Após receber uma denúncia, autoridades de Bamiyan suspeitaram de que Neda tivesse feito sexo antes de se casar durante o trajeto para a casa. Ela e a amiga foram interrogadas.

Testes de virgindade - BBC - BBC
Quarto onde testes de virgindade são realizados no Afeganistão
Imagem: BBC

"Eu fui acusada de depravação e enviada a um centro médico para fazer um teste de virgindade", diz a jovem, enquanto envolve com as mãos uma xícara de chá.

Os médicos reportaram que o hímen da jovem ainda estava intacto. O caso dela, porém, continua a tramitar nas instâncias judiciais do Afeganistão.

Ela foi inocentada das acusações pela Promotoria local. Mas, surpreendentemente, o caso agora precisa ser julgado pela Suprema Corte do Estado.

Teste comum

Apesar da inexistência de estatísticas oficiais no Afeganistão, indícios sugerem que os testes de virgindade são comuns.

Bobani Haidari, uma ginecologista da província de Bamiyan, disse à BBC que já recebeu pedidos para realizar dez testes de virgindade em um único dia.

Algumas mulheres já teriam tido de passar por vários testes. Os exames, frequentemente realizados sem consentimento, têm sido classificados por críticos de desumanos e ineficazes na proteção da dignidade da mulher.

Estudos também desacreditam a prática. A Organização Mundial da Saúde (OMS) diz que "não há espaço para testes de virgindade, já que eles não têm validade científica".

"Exames de virgindade não têm qualquer base científica e devem ser banidos. O teste é uma violação da Constituição do país, da lei islâmica e de regulamentos internacionais", disse à BBC Soraya Sobhrang, integrante da Comissão Independente de Direitos Humanos do Afeganistão.

### Verifique sua compreensão:
1. Reproduza sem alterações o trecho da reportagem sobre testes de virgindade no Afeganistão que vai de "Bobani Haidari, uma" até "dignidade da mulher.".
2. Prossiga a reportagem sobre testes de virgindade no Afeganistão a partir da última frase apresentada.

### Linhas fornecidas:

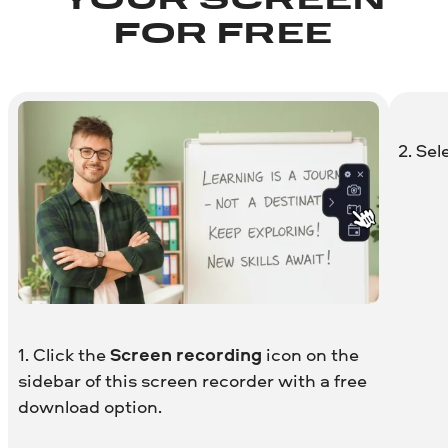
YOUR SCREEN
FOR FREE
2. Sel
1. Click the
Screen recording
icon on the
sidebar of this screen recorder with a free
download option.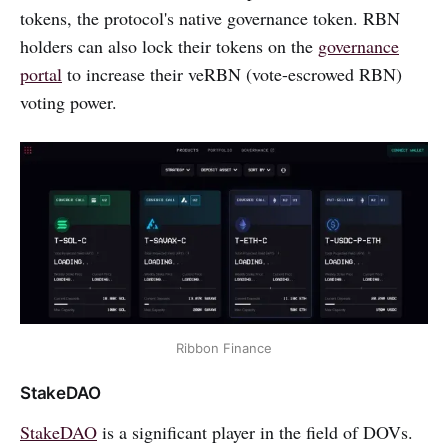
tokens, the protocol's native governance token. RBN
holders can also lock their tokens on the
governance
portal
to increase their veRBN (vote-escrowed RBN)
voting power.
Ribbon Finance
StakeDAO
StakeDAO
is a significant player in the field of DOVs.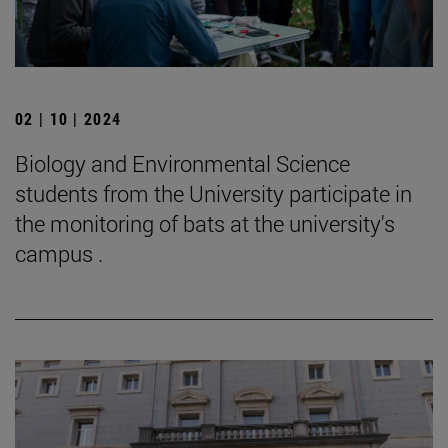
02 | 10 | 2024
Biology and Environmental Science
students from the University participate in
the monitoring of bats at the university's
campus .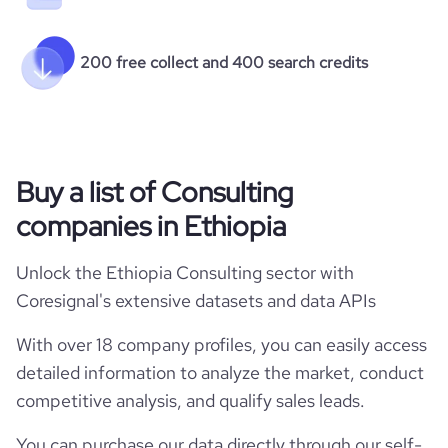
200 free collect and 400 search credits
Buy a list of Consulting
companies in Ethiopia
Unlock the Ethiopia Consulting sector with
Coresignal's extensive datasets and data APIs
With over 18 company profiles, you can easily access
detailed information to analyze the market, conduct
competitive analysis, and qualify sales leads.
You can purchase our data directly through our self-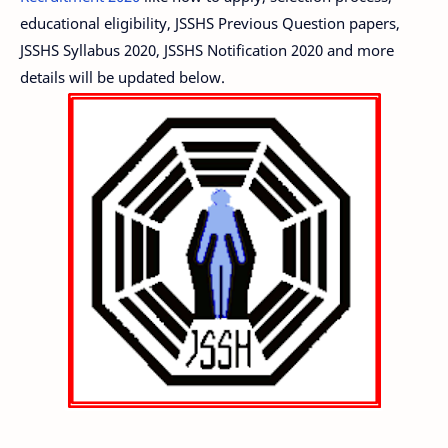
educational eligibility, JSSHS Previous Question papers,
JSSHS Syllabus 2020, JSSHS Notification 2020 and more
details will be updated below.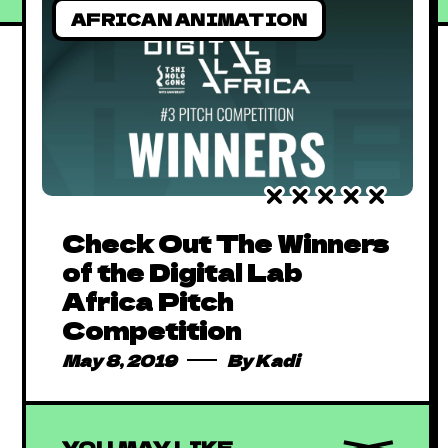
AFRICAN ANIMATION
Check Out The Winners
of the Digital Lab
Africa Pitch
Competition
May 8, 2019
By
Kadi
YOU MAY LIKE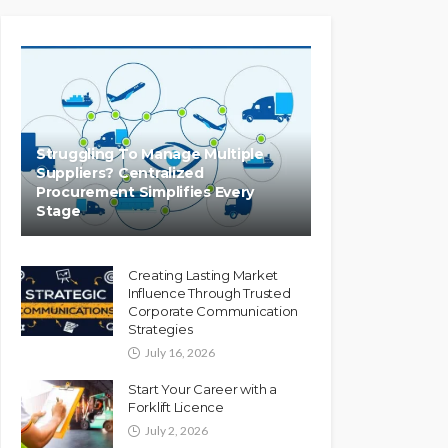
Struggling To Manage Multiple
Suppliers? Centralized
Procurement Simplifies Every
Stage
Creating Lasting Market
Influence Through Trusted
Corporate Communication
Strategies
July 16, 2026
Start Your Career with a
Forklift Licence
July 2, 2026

### Respostas por tarefa:
1.
Bobani Haidari, uma ginecologista da província de Bamiyan, disse à BBC que já recebeu pedidos para realizar dez testes de virgindade em um único dia.

Algumas mulheres já teriam tido de passar por vários testes. Os exames, frequentemente realizados sem consentimento, têm sido classificados por críticos de desumanos e ineficazes na proteção da dignidade da mulher.

2.
A prática estimulou o surgimento de negócios ilegais que prometem "restaurar a virgindade", mediante a reparação do hímen. Esse procedimento, além de ilegal e invasivo, pode ser perigoso e caro.

Envergonhada e humilhada

Dois anos depois de passar pelo teste de virgindade, Neda ainda sofre. Tem dificuldade para falar sobre o assunto.

"Mesmo você não tendo feito nada, é um exame difícil", ela conta, nervosa, enquanto mexe com as mãos.

"E foi ainda mais embaraçoso para mim, porque eu conhecia os médicos da clínica. Eu me senti muito envergonhada. Eu sabia que não tinha feito nada de errado, mas mesmo assim me senti envergonhada."

É esperado que as mulheres no Afeganistão - um país religioso e conservador - permaneçam virgens ate o casamento. A virgindade de uma mulher é considerada um bem valioso, um símbolo de recato e pureza.

Mulheres acusadas de fazer sexo antes do casamento estão sujeitas a humilhações públicas e prisão. Algumas são alvos dos chamados assassinatos pela "honra".

Testes forçados de virgindade continuam a ser legais no país, apesar do apelo do presidente Ashraf Ghani pelo fim desse exame invasivo.

O exame é frequentemente ordenado por promotores e autoridades de fiscalização da lei, nos casos em que mulheres são acusadas de "crimes morais".

'Vidas destruídas'

Com medo do que as pessoas pensariam dela após o teste, Neda se tornou reclusa e começou a faltar às aulas.

"Eu era uma boa aluna e tinha um bom relacionamento com os professores. Mas depois do exame eu fiquei com a impressão de que todos eles estavam me julgando. Até os meus amigos mais próximos se distanciaram. Eu sentia que todos me odiavam", relata.

"Tudo mudou. Eu me afastei de todos os meus amigos."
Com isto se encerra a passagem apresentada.